▶ [Exercise details] Could you print exactly the lines of the listing below, starting at the line that has "X163775000Y-72125000D03*" and ending at the line that has "X149300000Y-68025000D03*", and only those lines?
= Beginning of Section =
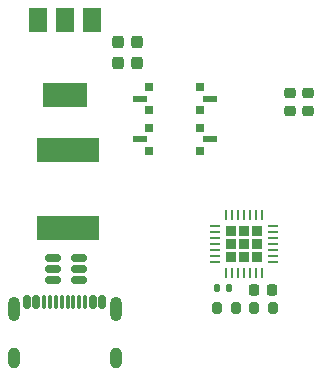
<source format=gbr>
%TF.GenerationSoftware,KiCad,Pcbnew,7.0.8*%
%TF.CreationDate,2024-03-19T19:35:36+01:00*%
%TF.ProjectId,neopixel_eliot_hat,6e656f70-6978-4656-9c5f-656c696f745f,rev?*%
%TF.SameCoordinates,Original*%
%TF.FileFunction,Paste,Bot*%
%TF.FilePolarity,Positive*%
%FSLAX46Y46*%
G04 Gerber Fmt 4.6, Leading zero omitted, Abs format (unit mm)*
G04 Created by KiCad (PCBNEW 7.0.8) date 2024-03-19 19:35:36*
%MOMM*%
%LPD*%
G01*
G04 APERTURE LIST*
G04 Aperture macros list*
%AMRoundRect*
0 Rectangle with rounded corners*
0 $1 Rounding radius*
0 $2 $3 $4 $5 $6 $7 $8 $9 X,Y pos of 4 corners*
0 Add a 4 corners polygon primitive as box body*
4,1,4,$2,$3,$4,$5,$6,$7,$8,$9,$2,$3,0*
0 Add four circle primitives for the rounded corners*
1,1,$1+$1,$2,$3*
1,1,$1+$1,$4,$5*
1,1,$1+$1,$6,$7*
1,1,$1+$1,$8,$9*
0 Add four rect primitives between the rounded corners*
20,1,$1+$1,$2,$3,$4,$5,0*
20,1,$1+$1,$4,$5,$6,$7,0*
20,1,$1+$1,$6,$7,$8,$9,0*
20,1,$1+$1,$8,$9,$2,$3,0*%
G04 Aperture macros list end*
%ADD10R,1.200000X0.500000*%
%ADD11R,0.700000X0.700000*%
%ADD12RoundRect,0.200000X-0.200000X-0.275000X0.200000X-0.275000X0.200000X0.275000X-0.200000X0.275000X0*%
%ADD13RoundRect,0.225000X-0.250000X0.225000X-0.250000X-0.225000X0.250000X-0.225000X0.250000X0.225000X0*%
%ADD14RoundRect,0.150000X0.150000X0.425000X-0.150000X0.425000X-0.150000X-0.425000X0.150000X-0.425000X0*%
%ADD15RoundRect,0.075000X0.075000X0.500000X-0.075000X0.500000X-0.075000X-0.500000X0.075000X-0.500000X0*%
%ADD16O,1.000000X1.800000*%
%ADD17O,1.000000X2.100000*%
%ADD18RoundRect,0.237500X-0.237500X0.300000X-0.237500X-0.300000X0.237500X-0.300000X0.237500X0.300000X0*%
%ADD19RoundRect,0.237500X0.237500X-0.300000X0.237500X0.300000X-0.237500X0.300000X-0.237500X-0.300000X0*%
%ADD20RoundRect,0.225000X-0.225000X-0.250000X0.225000X-0.250000X0.225000X0.250000X-0.225000X0.250000X0*%
%ADD21R,1.500000X2.000000*%
%ADD22R,3.800000X2.000000*%
%ADD23RoundRect,0.225000X0.225000X0.225000X-0.225000X0.225000X-0.225000X-0.225000X0.225000X-0.225000X0*%
%ADD24RoundRect,0.062500X0.337500X0.062500X-0.337500X0.062500X-0.337500X-0.062500X0.337500X-0.062500X0*%
%ADD25RoundRect,0.062500X0.062500X0.337500X-0.062500X0.337500X-0.062500X-0.337500X0.062500X-0.337500X0*%
%ADD26RoundRect,0.150000X-0.512500X-0.150000X0.512500X-0.150000X0.512500X0.150000X-0.512500X0.150000X0*%
%ADD27R,5.300000X2.000000*%
%ADD28RoundRect,0.135000X0.135000X0.185000X-0.135000X0.185000X-0.135000X-0.185000X0.135000X-0.185000X0*%
G04 APERTURE END LIST*
D10*
%TO.C,S2*%
X155475000Y-74500000D03*
X149575000Y-74500000D03*
D11*
X154675000Y-75500000D03*
X154675000Y-73500000D03*
X150375000Y-75500000D03*
X150375000Y-73500000D03*
%TD*%
D12*
%TO.C,R16*%
X159210000Y-88790000D03*
X160860000Y-88790000D03*
%TD*%
D10*
%TO.C,S1*%
X155475000Y-71050000D03*
X149575000Y-71050000D03*
D11*
X154675000Y-72050000D03*
X154675000Y-70050000D03*
X150375000Y-72050000D03*
X150375000Y-70050000D03*
%TD*%
D13*
%TO.C,C8*%
X162275000Y-70575000D03*
X162275000Y-72125000D03*
%TD*%
%TO.C,C9*%
X163775000Y-70575000D03*
X163775000Y-72125000D03*
%TD*%
D14*
%TO.C,J4*%
X146390000Y-88287500D03*
X145590000Y-88287500D03*
D15*
X144440000Y-88287500D03*
X143440000Y-88287500D03*
X142940000Y-88287500D03*
X141940000Y-88287500D03*
D14*
X140790000Y-88287500D03*
X139990000Y-88287500D03*
X139990000Y-88287500D03*
X140790000Y-88287500D03*
D15*
X141440000Y-88287500D03*
X142440000Y-88287500D03*
X143940000Y-88287500D03*
X144940000Y-88287500D03*
D14*
X145590000Y-88287500D03*
X146390000Y-88287500D03*
D16*
X147510000Y-93042500D03*
D17*
X147510000Y-88862500D03*
D16*
X138870000Y-93042500D03*
D17*
X138870000Y-88862500D03*
%TD*%
D18*
%TO.C,C13*%
X147725000Y-66287500D03*
X147725000Y-68012500D03*
%TD*%
D19*
%TO.C,C12*%
X149300000Y-68025000D03*
X149300000Y-66300000D03*
%TD*%
D12*
%TO.C,R12*%
X156085000Y-88790000D03*
X157735000Y-88790000D03*
%TD*%
D20*
%TO.C,C14*%
X159210000Y-87240000D03*
X160760000Y-87240000D03*
%TD*%
D21*
%TO.C,U2*%
X140950000Y-64425000D03*
X143250000Y-64425000D03*
D22*
X143250000Y-70725000D03*
D21*
X145550000Y-64425000D03*
%TD*%
D23*
%TO.C,U3*%
X159485000Y-84495000D03*
X159485000Y-83375000D03*
X159485000Y-82255000D03*
X158365000Y-84495000D03*
X158365000Y-83375000D03*
X158365000Y-82255000D03*
X157245000Y-84495000D03*
X157245000Y-83375000D03*
X157245000Y-82255000D03*
D24*
X160815000Y-81875000D03*
X160815000Y-82375000D03*
X160815000Y-82875000D03*
X160815000Y-83375000D03*
X160815000Y-83875000D03*
X160815000Y-84375000D03*
X160815000Y-84875000D03*
D25*
X159865000Y-85825000D03*
X159365000Y-85825000D03*
X158865000Y-85825000D03*
X158365000Y-85825000D03*
X157865000Y-85825000D03*
X157365000Y-85825000D03*
X156865000Y-85825000D03*
D24*
X155915000Y-84875000D03*
X155915000Y-84375000D03*
X155915000Y-83875000D03*
X155915000Y-83375000D03*
X155915000Y-82875000D03*
X155915000Y-82375000D03*
X155915000Y-81875000D03*
D25*
X156865000Y-80925000D03*
X157365000Y-80925000D03*
X157865000Y-80925000D03*
X158365000Y-80925000D03*
X158865000Y-80925000D03*
X159365000Y-80925000D03*
X159865000Y-80925000D03*
%TD*%
D26*
%TO.C,U4*%
X142175000Y-86425000D03*
X142175000Y-85475000D03*
X142175000Y-84525000D03*
X144450000Y-84525000D03*
X144450000Y-85475000D03*
X144450000Y-86425000D03*
%TD*%
D27*
%TO.C,F1*%
X143510000Y-82040000D03*
X143510000Y-75440000D03*
%TD*%
D28*
%TO.C,R19*%
X157120000Y-87050000D03*
X156100000Y-87050000D03*
%TD*%
M02*

</source>
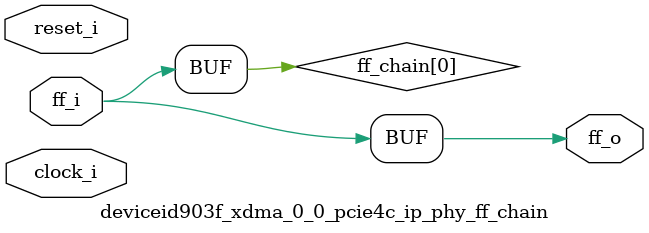
<source format=v>
/*****************************************************************************
** Description:
**    Flop Chain
**
******************************************************************************/

`timescale 1ps/1ps

`define AS_PHYREG(clk, reset, q, d, rstval)  \
   always @(posedge clk or posedge reset) begin \
      if (reset) \
         q  <= #(TCQ)   rstval;  \
      else  \
         q  <= #(TCQ)   d; \
   end

`define PHYREG(clk, reset, q, d, rstval)  \
   always @(posedge clk) begin \
      if (reset) \
         q  <= #(TCQ)   rstval;  \
      else  \
         q  <= #(TCQ)   d; \
   end

(* DowngradeIPIdentifiedWarnings = "yes" *)
module deviceid903f_xdma_0_0_pcie4c_ip_phy_ff_chain #(
   // Parameters
   parameter integer PIPELINE_STAGES   = 0,        // 0 = no pipeline; 1 = 1 stage; 2 = 2 stages; 3 = 3 stages
   parameter         ASYNC             = "FALSE",
   parameter integer FF_WIDTH          = 1,
   parameter integer RST_VAL           = 0,
   parameter integer TCQ               = 1
)  (   
   input  wire                         clock_i,          
   input  wire                         reset_i,           
   input  wire [FF_WIDTH-1:0]          ff_i,            
   output wire [FF_WIDTH-1:0]          ff_o        
   );

   genvar   var_i;

   reg   [FF_WIDTH-1:0]          ff_chain [PIPELINE_STAGES:0];

   always @(*) ff_chain[0] = ff_i;

generate
   if (PIPELINE_STAGES > 0) begin:  with_ff_chain
      for (var_i = 0; var_i < PIPELINE_STAGES; var_i = var_i + 1) begin: ff_chain_gen
         if (ASYNC == "TRUE") begin: async_rst
            `AS_PHYREG(clock_i, reset_i, ff_chain[var_i+1], ff_chain[var_i], RST_VAL)
         end else begin: sync_rst
            `PHYREG(clock_i, reset_i, ff_chain[var_i+1], ff_chain[var_i], RST_VAL)
         end
      end
   end
endgenerate

   assign ff_o = ff_chain[PIPELINE_STAGES];

endmodule

</source>
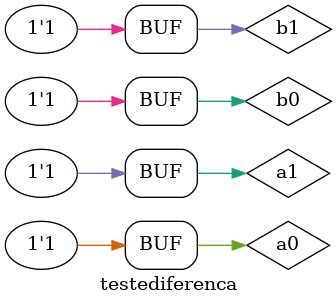
<source format=v>


module meiaDiferenca (s0, s1, a, b);

 output s0, s1;
 input a,  b;
 wire w1;
 
 xor (s0, a, b);
 not (w1, a);
 and (s1, w1, b);

 	
endmodule //meiaDiferenca

// ---------------------
// --Diferenca-Completa
// ---------------------

module DiferencaCompleta (s0, s1, a, b, vaium);

input a, b, vaium;
output s0, s1;
wire w0, w1, w2;

meiaDiferenca DC1 (w0, w1, a, b);
meiaDiferenca DC2 (s0, w2, w0, vaium);
or (s1, w2, w1);

endmodule // DiferencaCompleta

// ---------------------
// --Diferenca-2bits
// ---------------------
module diferenca (s0, s1, a0, a1, b0, b1);

input a0, a1, b0, b1;
output s0, s1;
wire w0, w1;

meiaDiferenca DC1 (s0, w0, a0, b0);
DiferencaCompleta DC2 (s1, w1, a1, b1, w0);


endmodule //diferenca



module testediferenca;

reg a0, a1, b0, b1;
wire s0, s1;

diferenca D1 (s0, s1, a0, a1, b0, b1);

  
  initial begin:start
  
   a0=0; a1=0; b0=0; b1=0; 
	
  end

  initial begin: main
 
   
	 $display("Exercicio 05-02 - Julio Cezar Taveira Araujo - 380776");
         $display("Test DifenrecaCompleta 2 bits");
			$display("aa - bb = ss");	   
      	$monitor("%b%b - %b%b = %b%b",a1, a0, b1, b0, s1, s0);
   
	 
   #1 a0=0; a1=0; b0=0; b1=0; 
	#1 a0=0; a1=0; b0=0; b1=1;
	#1 a0=0; a1=0; b0=1; b1=0;
	#1 a0=0; a1=0; b0=1; b1=1;
   #1 a0=0; a1=1; b0=0; b1=0;
	#1 a0=0; a1=1; b0=0; b1=1;
   #1 a0=0; a1=1; b0=1; b1=0; 
	#1 a0=0; a1=1; b0=1; b1=1;
   #1 a0=1; a1=0; b0=0; b1=0;
	#1 a0=1; a1=0; b0=0; b1=1;
   #1 a0=1; a1=0; b0=1; b1=0;
   #1 a0=1; a1=0; b0=1; b1=1;
	#1 a0=1; a1=1; b0=0; b1=0;
	#1 a0=1; a1=1; b0=0; b1=1;
	#1 a0=1; a1=1; b0=1; b1=0;
	#1 a0=1; a1=1; b0=1; b1=1;	
   
    
  end
endmodule //testediferenca
</source>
= End of Section =
▶ [Answer section]
X163775000Y-72125000D03*
%TD*%
D14*
%TO.C,J4*%
X146390000Y-88287500D03*
X145590000Y-88287500D03*
D15*
X144440000Y-88287500D03*
X143440000Y-88287500D03*
X142940000Y-88287500D03*
X141940000Y-88287500D03*
D14*
X140790000Y-88287500D03*
X139990000Y-88287500D03*
X139990000Y-88287500D03*
X140790000Y-88287500D03*
D15*
X141440000Y-88287500D03*
X142440000Y-88287500D03*
X143940000Y-88287500D03*
X144940000Y-88287500D03*
D14*
X145590000Y-88287500D03*
X146390000Y-88287500D03*
D16*
X147510000Y-93042500D03*
D17*
X147510000Y-88862500D03*
D16*
X138870000Y-93042500D03*
D17*
X138870000Y-88862500D03*
%TD*%
D18*
%TO.C,C13*%
X147725000Y-66287500D03*
X147725000Y-68012500D03*
%TD*%
D19*
%TO.C,C12*%
X149300000Y-68025000D03*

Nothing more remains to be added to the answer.